Au bas de l’horizon, vers le nord, sous Aldebaran et les Pléiades, mugissait le Taureau tandis qu’à l’opposé s’avançait le Bouvier. Hercule, non loin du Dragon, avec l’écart immense de ses bras, faisait l’effort de reculer les bornes du monde. Et l’essieu d’or des Ourses tourbillonnait, terrible, ravinant les gouffres d’une rainure électrique. Nos regards ensuite se tournèrent vers le sud. Pégase, avec ses sabots de saphir, écorchait les routes bleues du zénith. Altaïr comme une proie pantelait aux serres de l’Aigle. Plus bas la queue de la Baleine plongeait, semblait balayer le fond d’une mer et élargir jusqu’au Capricorne et au Verseau les remous magnétiques de la nuit. Et je dis au vieillard : « Ne cesse pas de me révéler ces mondes qui pour toi ont un nom. Leur immensité me remplit d’épouvante et m’exalte. Je ne connaissais encore que Mars, Vénus, Mercure et Jupiter et Saturne. Il me répondit : « Oublie plutôt les noms qu’ils portent pour ne te rappeler que d’un seul qu’ils portent tous ensemble. Ils sont l’univers éternel et sensible, divinement mêlé à tes heures. Et le ciel et la terre et le jour et la nuit et les étoiles te furent proposés comme un faste pour te rendre délicieuse la vie et non comme un calcul qui en atteste l’infinie et fragile misère. Tout le reste n’est que science vaine. Le pâtre qui pousse ses moutons à travers la lande sous le givre léger de la dernière étoile et lui donne dans son cœur simple le nom d’Étoile du berger, en sait plus que tous les autres hommes. Celui-là étudie le ciel pour en tirer des préceptes et des présages. Il modèle la constance et l’harmonie de sa vie sur les saisons. Il n’ignore pas que des signes immuables président aux bienfaits et aux calamités. En les connaissant, il apprend à les utiliser ou à s’en défendre.

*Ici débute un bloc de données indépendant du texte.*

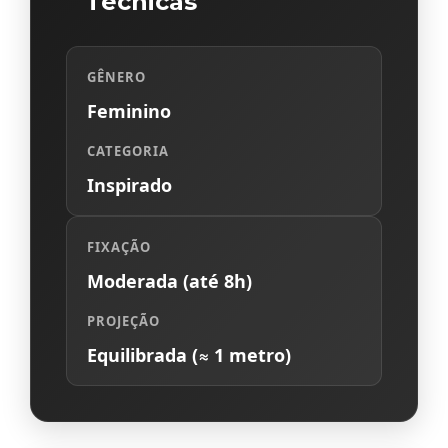
Técnicas
GÊNERO
Feminino
CATEGORIA
Inspirado
FIXAÇÃO
Moderada (até 8h)
PROJEÇÃO
Equilibrada (≈ 1 metro)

Et d’un ciel aux nuées hautes ou basses, violettes ou pourpres, il attend la pluie, l’orage, le gel ou la molle après midi. Il n’est pas de plus haute sagesse. À mon tour, si tu le désires, je t’initierai aux annonciations. Les ayant éprouvées, tu t’accompliras dans la connaissance et la communion de la vie planétaire. »

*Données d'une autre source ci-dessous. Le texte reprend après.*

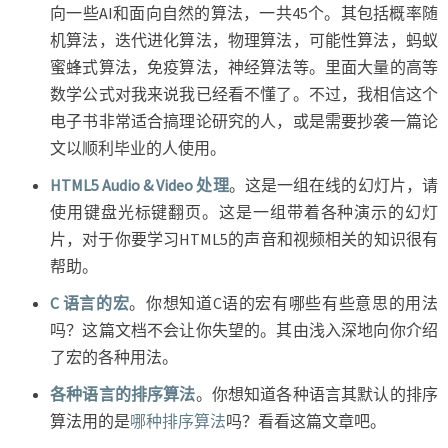
向一些AI和面向自然的算法，一共45个。其包括概率随
机算法，迭代进化算法，物理算法，可能性算法，蚂蚁
蜜蜂式算法，免疫算法，神经算法等。里面大量的高等
数学公式对我来说我已经看不懂了。不过，我相信这个
电子书非常适合搞理论研究的人，或是需要抄袭一篇论
文以顺利毕业的人使用。
HTML5 Audio & Video 处理
。这是一组在线的幻灯片，请
使用键盘光标键翻页。这是一组带着各种演示的幻灯
片，对于你要学习HTML5的声音和视频相关的知识很有
帮助。
C 语言的宏
。你想知道C语的宏有哪些有些意思的用法
吗？这篇文档不会让你失望的。其由浅入深地向你介绍
了宏的各种用法。
各种语言的排序算法
。你想知道各种语言其默认的排序
算法用的是
哪种排序算法
吗？看看这篇文章吧。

Les pages du livre éternel tournèrent. Les lois profondes et les arcanes me devinrent lucides. Je fus transporté aux origines, aux célestes alchimies primaires. Une main dans la nuée toujours tisse pareillement le brouillard et les fils de l’ondée. Avec des soies trempées aux mêmes urnes fraîches s’élaborent les riantes tapisseries de l’été. Et de divins pinceaux, pour peindre la tempête ou le vierge azur, assortissent les nuances que leur prépara le cours laborieux des jours. Le temps est malade ou stable des mêmes causes lointaines qui rendent l’homme débile ou vigoureux, et l’heure aventureuse a la tristesse ou la beauté selon les couchants et les aubes qui l’ont précédée.